I know I’m late to the game with this part of my setup, but nonetheless, I’m happy with the results. The short form of it is that Debian’s nagios-nrpe-server package lets my central Nagios server keep track of my clients’ disk space, load averages, etc. Granted, I already had most of that visible through Ganglia, too, but Ganglia’s more of a grapher and collector, and not a notifier. I used to keep track of that stuff with Spong, but when I switched over to Nagios, that functionality went missing.
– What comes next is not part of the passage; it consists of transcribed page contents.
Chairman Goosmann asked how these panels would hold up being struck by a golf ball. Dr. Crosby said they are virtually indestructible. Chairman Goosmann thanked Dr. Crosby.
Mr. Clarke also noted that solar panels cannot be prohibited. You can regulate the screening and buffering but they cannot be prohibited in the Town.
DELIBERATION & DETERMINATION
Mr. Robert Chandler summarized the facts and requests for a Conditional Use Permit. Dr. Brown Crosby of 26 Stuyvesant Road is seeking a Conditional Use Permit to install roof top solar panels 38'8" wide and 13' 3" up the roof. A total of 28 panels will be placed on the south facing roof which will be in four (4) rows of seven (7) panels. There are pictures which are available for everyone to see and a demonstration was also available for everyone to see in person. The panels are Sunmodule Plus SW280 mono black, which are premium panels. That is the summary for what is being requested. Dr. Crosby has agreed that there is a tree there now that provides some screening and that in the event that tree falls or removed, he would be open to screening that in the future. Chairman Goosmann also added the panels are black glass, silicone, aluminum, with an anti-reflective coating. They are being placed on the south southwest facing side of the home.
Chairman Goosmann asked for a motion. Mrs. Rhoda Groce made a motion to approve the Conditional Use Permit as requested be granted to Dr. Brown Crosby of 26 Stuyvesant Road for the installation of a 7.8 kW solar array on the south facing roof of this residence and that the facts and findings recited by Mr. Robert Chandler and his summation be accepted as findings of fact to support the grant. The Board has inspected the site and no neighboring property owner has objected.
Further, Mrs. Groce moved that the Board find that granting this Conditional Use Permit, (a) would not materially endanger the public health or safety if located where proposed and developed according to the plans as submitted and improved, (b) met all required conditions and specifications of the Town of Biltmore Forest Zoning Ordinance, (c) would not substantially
Now, if one of the graduate students (let’s call him “new guy”) fills up 288 GB of /tmp and tells his advisor “the program crashed for some reason”, I won’t be finding the bloody remains days later when another student asks me why their program won’t run at all.
Puppet and other configuration excerpts follow.
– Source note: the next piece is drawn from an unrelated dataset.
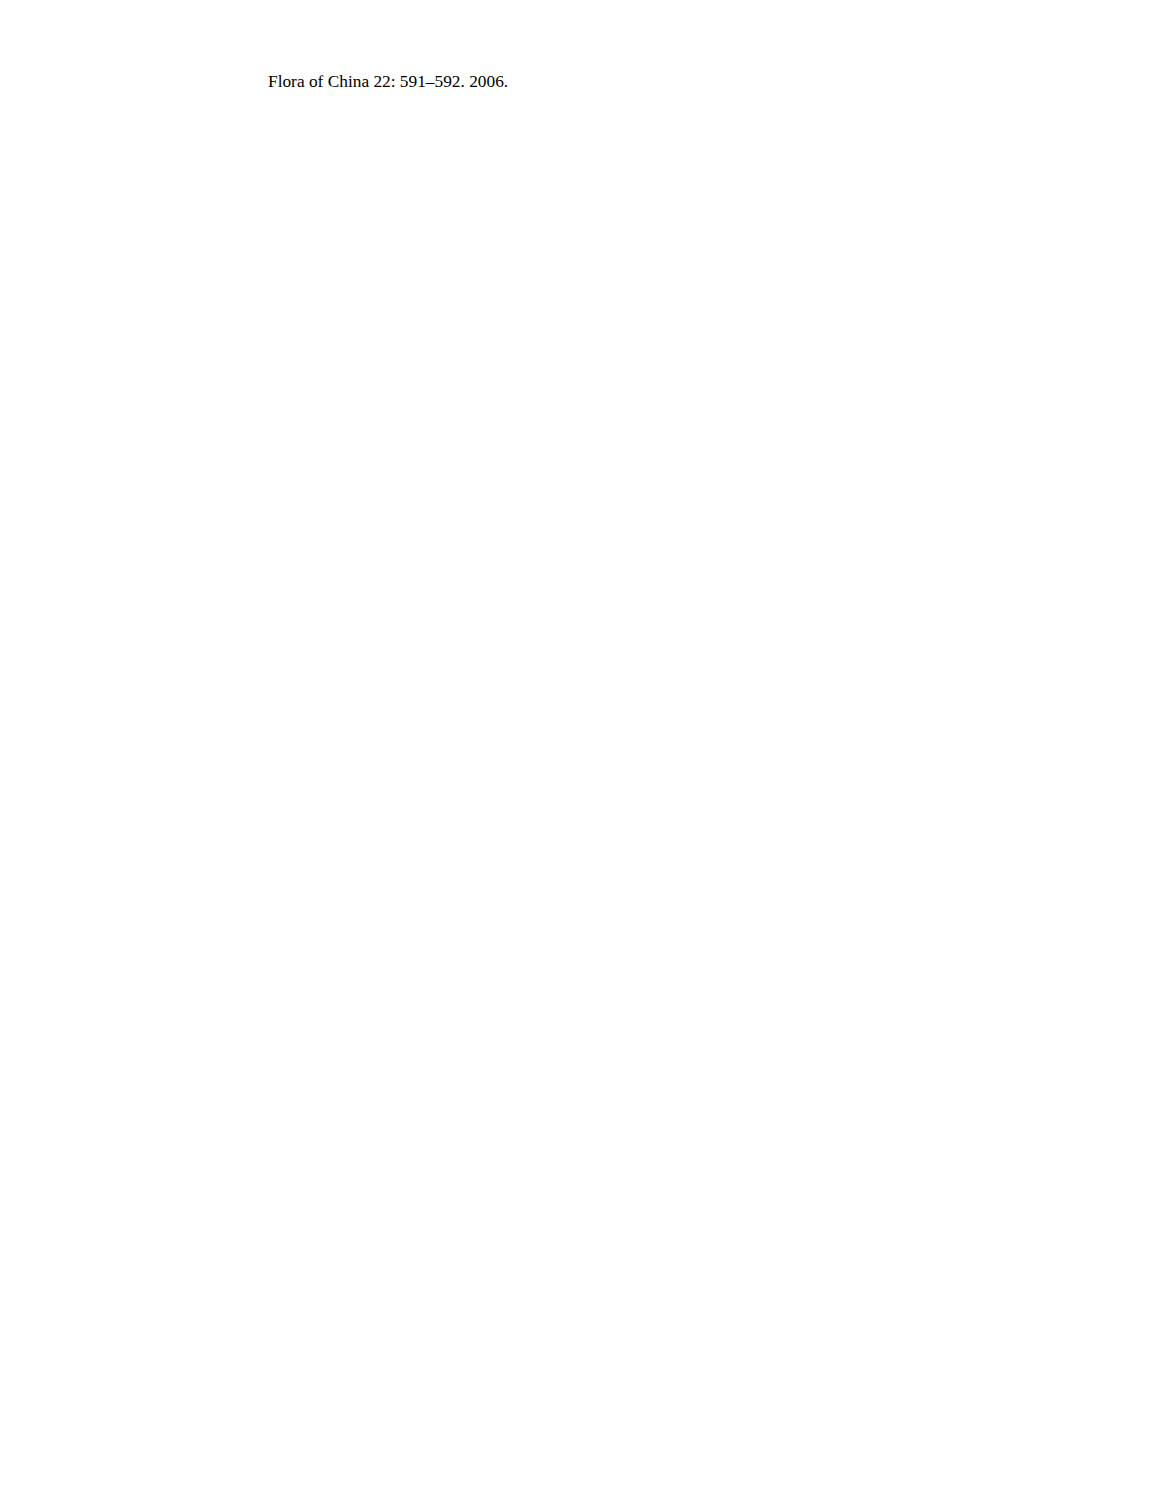Flora of China 22: 591–592. 2006.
classes/nagios-nrpe-server.pp:
class nagios-nrpe-server {
# nagios-nrpe-server for remote monitoring
package {
[ "nagios-nrpe-server", "nagios-plugins" ]:
ensure => installed;
}
file {
"/etc/nagios":
ensure => directory,
owner => root,
group => root,
mode => 0755;
"/etc/nagios/nrpe_local.cfg":
source => "puppet:///files/apps/nagios-nrpe-server/nrpe_local.cfg";
}
service {
"nagios-nrpe-server":
ensure => running,
pattern => "/usr/sbin/nrpe",
subscribe => File["/etc/nagios/nrpe_local.cfg"],
require => Package["nagios-nrpe-server"];
}
}
files/apps/nagios-nrpe-server/nrpe_local.cfg:
allowed_hosts=127.0.0.1,NAGIOSIP command[check_disk_root]=/usr/lib/nagios/plugins/check_disk -w 20 -c 10 -p / command[check_disk_boot]=/usr/lib/nagios/plugins/check_disk -w 20 -c 10 -p /boot command[check_disk_tmp]=/usr/lib/nagios/plugins/check_disk -w 20 -c 10 -p /tmp command[check_disk_var]=/usr/lib/nagios/plugins/check_disk -w 20 -c 10 -p /var command[check_disk_amanda]=/usr/lib/nagios/plugins/check_disk -w 20 -c 10 -p /opt/amanda command[check_disk_home]=/usr/lib/nagios/plugins/check_disk -w 20 -c 10 -p /home
excerpt from /etc/nagios2/conf.d/hosts.cfg:
define service{
use generic-service
host_name ch226-21, ch226-22, ch226-23, ch226-24, ch226-25, ch226-26, ch226-27, ch226-28, ch226-29, ch226-30, ch226-31, ch226-32
service_description Disk Usage - /
check_command check_nrpe_1arg!check_disk_root
contact_groups admins
}
define service{
use generic-service
host_name ch226-21, ch226-22, ch226-23, ch226-24, ch226-25, ch226-26, ch226-27, ch226-28, ch226-29, ch226-30, ch226-31, ch226-32
service_description Disk Usage - /tmp
check_command check_nrpe_1arg!check_disk_tmp
contact_groups admins
}